THE TASK:
Scan the lines below and report each one containing "vertebra" by copying it.

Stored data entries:
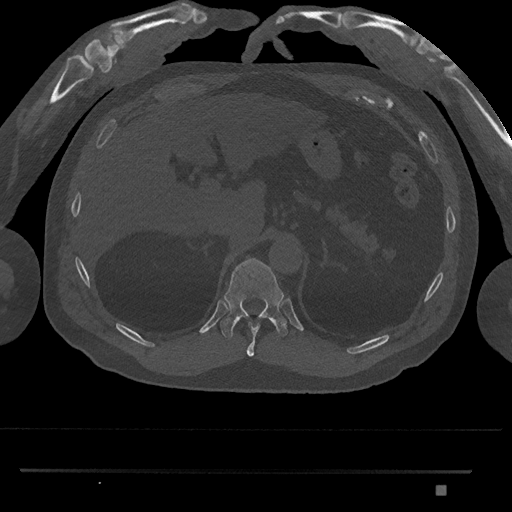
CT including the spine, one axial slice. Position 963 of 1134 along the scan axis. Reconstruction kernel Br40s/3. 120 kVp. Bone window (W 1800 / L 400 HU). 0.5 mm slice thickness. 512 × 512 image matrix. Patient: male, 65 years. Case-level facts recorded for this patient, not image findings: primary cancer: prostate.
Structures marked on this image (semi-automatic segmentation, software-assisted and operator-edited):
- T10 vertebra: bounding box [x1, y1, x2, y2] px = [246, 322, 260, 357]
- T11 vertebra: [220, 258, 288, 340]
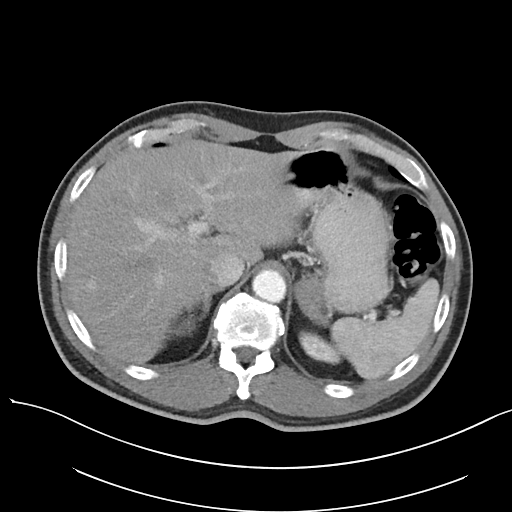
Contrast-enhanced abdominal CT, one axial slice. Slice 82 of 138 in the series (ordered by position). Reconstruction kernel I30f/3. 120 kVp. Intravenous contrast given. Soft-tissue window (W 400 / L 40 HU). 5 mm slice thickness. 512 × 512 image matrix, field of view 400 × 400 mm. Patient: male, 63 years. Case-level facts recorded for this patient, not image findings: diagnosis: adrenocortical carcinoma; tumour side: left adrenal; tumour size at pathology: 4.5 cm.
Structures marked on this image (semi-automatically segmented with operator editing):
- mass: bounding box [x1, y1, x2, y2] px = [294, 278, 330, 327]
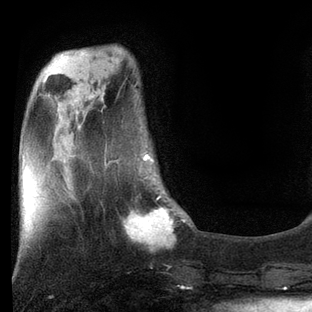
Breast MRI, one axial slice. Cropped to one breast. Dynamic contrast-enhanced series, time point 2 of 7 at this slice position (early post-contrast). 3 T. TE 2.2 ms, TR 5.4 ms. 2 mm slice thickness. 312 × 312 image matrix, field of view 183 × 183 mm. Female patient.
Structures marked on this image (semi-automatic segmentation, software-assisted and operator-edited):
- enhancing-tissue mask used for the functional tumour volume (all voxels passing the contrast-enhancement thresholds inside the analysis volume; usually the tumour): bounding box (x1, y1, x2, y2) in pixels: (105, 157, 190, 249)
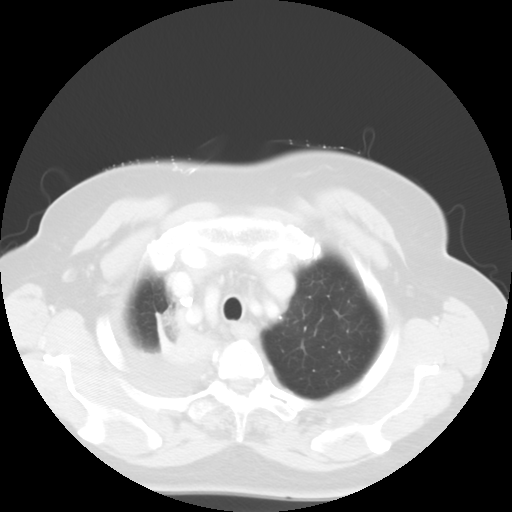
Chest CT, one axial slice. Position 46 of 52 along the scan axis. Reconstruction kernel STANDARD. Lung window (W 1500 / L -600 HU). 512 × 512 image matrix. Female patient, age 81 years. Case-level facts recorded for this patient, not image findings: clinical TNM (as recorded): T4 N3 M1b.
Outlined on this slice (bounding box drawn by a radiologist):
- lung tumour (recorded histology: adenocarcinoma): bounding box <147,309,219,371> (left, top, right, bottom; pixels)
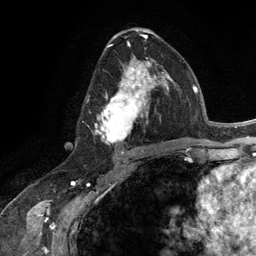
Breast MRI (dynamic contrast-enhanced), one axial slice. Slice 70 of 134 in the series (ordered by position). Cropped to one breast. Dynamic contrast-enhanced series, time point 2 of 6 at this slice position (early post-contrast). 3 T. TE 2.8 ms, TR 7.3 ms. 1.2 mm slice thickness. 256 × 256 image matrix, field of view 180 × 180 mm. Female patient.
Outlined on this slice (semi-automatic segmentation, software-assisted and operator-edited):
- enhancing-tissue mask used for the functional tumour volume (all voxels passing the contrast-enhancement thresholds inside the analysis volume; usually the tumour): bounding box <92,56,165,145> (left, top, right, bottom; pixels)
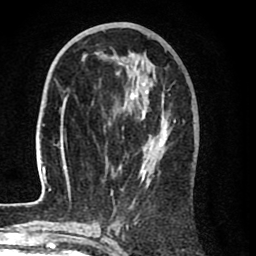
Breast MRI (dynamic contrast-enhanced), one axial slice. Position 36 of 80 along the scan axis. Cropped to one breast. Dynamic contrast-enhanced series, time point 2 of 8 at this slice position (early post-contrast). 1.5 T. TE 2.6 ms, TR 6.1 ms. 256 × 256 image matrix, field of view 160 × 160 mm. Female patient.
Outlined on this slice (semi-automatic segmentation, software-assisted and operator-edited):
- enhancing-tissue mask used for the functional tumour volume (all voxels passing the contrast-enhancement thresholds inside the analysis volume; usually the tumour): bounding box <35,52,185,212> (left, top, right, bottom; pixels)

ANSWER BELOW:
- T10 vertebra: bounding box [x1, y1, x2, y2] px = [246, 322, 260, 357]
- T11 vertebra: [220, 258, 288, 340]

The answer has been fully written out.